Il faut enfin noter un point qui intéressera particulièrement les lecteurs espagnols. En Espagne, toute parole extérieure qui fragilise l’évidence souveraine sur Ceuta et Melilla produit un effet de surchauffe politique. On l’a vu lorsque des déclarations marocaines ou para-marocaines ont suscité des réactions officielles espagnoles, ou lorsque des figures espagnoles comme María Antonia Trujillo ont rouvert publiquement la question, provoquant immédiatement polémique, condamnations et accusations de nourrir une propagande annexionniste. Le système médiatique espagnol a donc déjà montré qu’il réagissait vivement à ce type de remise en cause. Dans ce contexte, le texte de Rubin a de bonnes chances d’être lu non comme une simple opinion étrangère, mais comme une ingérence narrative venant conforter, depuis Washington, une revendication marocaine que Madrid s’efforce précisément de contenir.
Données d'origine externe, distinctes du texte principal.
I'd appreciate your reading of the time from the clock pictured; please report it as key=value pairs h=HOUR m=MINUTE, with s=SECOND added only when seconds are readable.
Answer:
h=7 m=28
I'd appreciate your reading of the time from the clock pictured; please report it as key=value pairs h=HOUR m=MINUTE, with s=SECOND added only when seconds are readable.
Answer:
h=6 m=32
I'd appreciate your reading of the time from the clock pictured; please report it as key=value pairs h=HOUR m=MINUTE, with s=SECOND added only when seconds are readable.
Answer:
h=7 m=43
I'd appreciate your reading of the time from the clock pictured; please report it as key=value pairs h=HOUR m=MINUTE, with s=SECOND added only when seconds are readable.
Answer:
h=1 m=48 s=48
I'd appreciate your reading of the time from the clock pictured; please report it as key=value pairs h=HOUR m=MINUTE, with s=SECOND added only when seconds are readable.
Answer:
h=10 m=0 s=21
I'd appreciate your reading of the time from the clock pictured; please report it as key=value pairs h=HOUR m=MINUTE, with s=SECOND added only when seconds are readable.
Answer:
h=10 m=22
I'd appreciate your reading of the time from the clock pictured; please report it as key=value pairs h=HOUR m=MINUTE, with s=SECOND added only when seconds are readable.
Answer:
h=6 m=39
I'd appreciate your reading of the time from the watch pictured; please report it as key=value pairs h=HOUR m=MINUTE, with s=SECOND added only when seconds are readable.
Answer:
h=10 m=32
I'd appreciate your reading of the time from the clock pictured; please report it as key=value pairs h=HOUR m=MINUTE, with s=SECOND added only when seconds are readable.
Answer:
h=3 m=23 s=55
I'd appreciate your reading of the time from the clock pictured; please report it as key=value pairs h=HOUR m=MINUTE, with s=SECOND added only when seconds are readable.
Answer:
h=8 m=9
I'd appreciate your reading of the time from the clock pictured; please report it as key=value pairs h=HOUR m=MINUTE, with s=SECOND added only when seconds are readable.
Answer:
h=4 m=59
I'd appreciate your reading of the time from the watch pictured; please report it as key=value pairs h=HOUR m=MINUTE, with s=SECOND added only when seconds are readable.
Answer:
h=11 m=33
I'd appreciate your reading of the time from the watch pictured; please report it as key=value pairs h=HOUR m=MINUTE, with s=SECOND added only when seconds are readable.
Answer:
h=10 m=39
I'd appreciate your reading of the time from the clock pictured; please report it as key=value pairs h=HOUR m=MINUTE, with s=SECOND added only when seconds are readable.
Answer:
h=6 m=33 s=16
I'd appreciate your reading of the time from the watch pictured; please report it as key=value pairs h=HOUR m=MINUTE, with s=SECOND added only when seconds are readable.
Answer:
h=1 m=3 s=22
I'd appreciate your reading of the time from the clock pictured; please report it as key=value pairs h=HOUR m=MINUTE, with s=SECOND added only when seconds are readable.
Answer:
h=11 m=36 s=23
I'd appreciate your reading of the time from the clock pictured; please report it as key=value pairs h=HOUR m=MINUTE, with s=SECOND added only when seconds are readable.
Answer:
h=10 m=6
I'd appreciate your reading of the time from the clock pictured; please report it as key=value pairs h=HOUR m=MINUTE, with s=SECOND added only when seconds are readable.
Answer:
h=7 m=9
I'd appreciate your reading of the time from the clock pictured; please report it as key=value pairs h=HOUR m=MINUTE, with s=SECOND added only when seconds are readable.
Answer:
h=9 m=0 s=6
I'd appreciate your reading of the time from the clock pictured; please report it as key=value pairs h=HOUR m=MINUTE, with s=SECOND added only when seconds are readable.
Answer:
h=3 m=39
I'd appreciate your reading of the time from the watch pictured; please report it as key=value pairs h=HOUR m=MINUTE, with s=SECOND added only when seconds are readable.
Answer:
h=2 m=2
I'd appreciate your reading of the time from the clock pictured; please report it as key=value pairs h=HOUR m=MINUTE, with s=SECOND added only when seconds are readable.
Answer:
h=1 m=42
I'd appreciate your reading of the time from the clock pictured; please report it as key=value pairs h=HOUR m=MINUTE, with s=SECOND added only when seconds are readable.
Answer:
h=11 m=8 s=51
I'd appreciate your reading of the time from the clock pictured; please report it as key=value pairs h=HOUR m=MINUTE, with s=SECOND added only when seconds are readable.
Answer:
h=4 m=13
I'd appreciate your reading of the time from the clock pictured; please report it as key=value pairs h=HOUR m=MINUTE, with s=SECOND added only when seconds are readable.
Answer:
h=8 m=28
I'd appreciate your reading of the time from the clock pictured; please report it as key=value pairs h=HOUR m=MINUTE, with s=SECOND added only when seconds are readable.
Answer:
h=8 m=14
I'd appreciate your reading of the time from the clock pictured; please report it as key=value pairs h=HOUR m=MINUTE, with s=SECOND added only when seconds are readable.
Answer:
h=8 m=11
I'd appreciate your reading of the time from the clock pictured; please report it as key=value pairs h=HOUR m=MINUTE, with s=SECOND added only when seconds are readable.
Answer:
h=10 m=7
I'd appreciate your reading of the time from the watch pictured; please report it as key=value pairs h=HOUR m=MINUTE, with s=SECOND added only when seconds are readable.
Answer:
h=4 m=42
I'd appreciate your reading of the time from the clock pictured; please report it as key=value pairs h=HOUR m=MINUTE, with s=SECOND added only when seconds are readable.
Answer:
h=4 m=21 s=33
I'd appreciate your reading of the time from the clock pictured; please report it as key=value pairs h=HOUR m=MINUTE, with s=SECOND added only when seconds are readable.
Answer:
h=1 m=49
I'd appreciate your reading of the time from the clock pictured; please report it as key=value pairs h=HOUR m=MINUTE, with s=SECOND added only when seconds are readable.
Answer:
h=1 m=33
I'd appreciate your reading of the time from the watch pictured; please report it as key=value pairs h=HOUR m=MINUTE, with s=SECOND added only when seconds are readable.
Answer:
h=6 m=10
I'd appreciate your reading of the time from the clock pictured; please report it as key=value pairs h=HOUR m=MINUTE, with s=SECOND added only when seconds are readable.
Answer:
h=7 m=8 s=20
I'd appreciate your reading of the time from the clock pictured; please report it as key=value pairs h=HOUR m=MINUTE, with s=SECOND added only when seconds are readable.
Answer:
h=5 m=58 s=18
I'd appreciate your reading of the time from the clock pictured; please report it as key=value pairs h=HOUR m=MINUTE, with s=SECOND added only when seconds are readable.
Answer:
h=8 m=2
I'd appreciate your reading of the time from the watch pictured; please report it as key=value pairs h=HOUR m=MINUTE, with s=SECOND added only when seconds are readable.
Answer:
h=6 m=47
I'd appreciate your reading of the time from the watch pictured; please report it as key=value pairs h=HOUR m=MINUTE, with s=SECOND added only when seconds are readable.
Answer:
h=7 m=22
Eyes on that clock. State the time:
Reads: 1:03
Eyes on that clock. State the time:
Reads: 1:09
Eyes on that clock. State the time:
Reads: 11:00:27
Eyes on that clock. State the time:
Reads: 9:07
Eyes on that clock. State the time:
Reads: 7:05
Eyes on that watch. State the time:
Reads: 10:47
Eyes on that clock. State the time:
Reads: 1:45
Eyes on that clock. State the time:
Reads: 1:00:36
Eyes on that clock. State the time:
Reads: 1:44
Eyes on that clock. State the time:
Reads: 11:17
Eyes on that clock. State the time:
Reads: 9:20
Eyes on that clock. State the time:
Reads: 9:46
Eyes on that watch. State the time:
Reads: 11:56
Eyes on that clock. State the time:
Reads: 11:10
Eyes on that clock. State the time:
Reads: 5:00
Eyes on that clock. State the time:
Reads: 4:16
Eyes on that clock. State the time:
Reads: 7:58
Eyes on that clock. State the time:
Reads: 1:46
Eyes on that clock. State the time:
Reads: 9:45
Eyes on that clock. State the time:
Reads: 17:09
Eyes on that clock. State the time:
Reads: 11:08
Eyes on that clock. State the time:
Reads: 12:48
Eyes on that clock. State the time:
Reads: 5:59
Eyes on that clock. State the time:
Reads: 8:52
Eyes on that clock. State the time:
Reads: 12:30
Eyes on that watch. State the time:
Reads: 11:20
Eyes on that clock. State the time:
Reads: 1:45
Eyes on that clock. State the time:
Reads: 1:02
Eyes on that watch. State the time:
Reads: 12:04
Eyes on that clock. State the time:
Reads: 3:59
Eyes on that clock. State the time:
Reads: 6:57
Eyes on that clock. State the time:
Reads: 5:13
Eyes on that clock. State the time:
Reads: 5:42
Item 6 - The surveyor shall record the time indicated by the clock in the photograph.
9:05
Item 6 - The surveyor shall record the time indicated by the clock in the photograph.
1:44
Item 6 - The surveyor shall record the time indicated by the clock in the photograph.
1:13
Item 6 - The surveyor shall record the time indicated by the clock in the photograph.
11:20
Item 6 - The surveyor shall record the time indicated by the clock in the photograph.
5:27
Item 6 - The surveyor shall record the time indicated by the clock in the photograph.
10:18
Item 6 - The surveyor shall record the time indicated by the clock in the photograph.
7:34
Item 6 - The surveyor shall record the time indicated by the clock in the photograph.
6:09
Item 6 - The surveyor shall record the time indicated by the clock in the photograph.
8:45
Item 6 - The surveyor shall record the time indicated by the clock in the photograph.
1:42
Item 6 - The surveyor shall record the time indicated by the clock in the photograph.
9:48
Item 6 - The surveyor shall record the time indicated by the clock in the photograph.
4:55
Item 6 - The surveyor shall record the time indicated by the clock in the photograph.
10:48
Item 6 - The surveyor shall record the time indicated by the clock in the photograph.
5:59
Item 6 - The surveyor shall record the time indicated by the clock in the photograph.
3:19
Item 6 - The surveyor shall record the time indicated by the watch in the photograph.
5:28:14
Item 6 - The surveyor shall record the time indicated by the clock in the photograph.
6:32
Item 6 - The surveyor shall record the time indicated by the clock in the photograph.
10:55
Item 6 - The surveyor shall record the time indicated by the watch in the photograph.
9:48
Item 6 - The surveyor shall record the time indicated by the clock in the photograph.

En somme, il faut appeler les choses par leur nom. Le papier de Michael Rubin n’est ni un article académique, ni une note de doctrine sérieuse, ni un simple coup de sang. C’est une tribune de combat écrite par un auteur doté de titres universitaires réels, mais engagé dans un univers idéologique conservateur où l’analyse se confond volontiers avec l’incitation politique. La publication qui l’accueille, le Middle East Forum Observer, n’est pas un média neutre, mais le bras éditorial rapide d’un think tank qui revendique explicitement la défense des intérêts américains et de l’Occident contre les menaces moyen-orientales. Et le sujet choisi, Ceuta et Melilla, n’est pas un théâtre annexe. C’est l’un des points les plus sensibles du flanc sud espagnol et européen.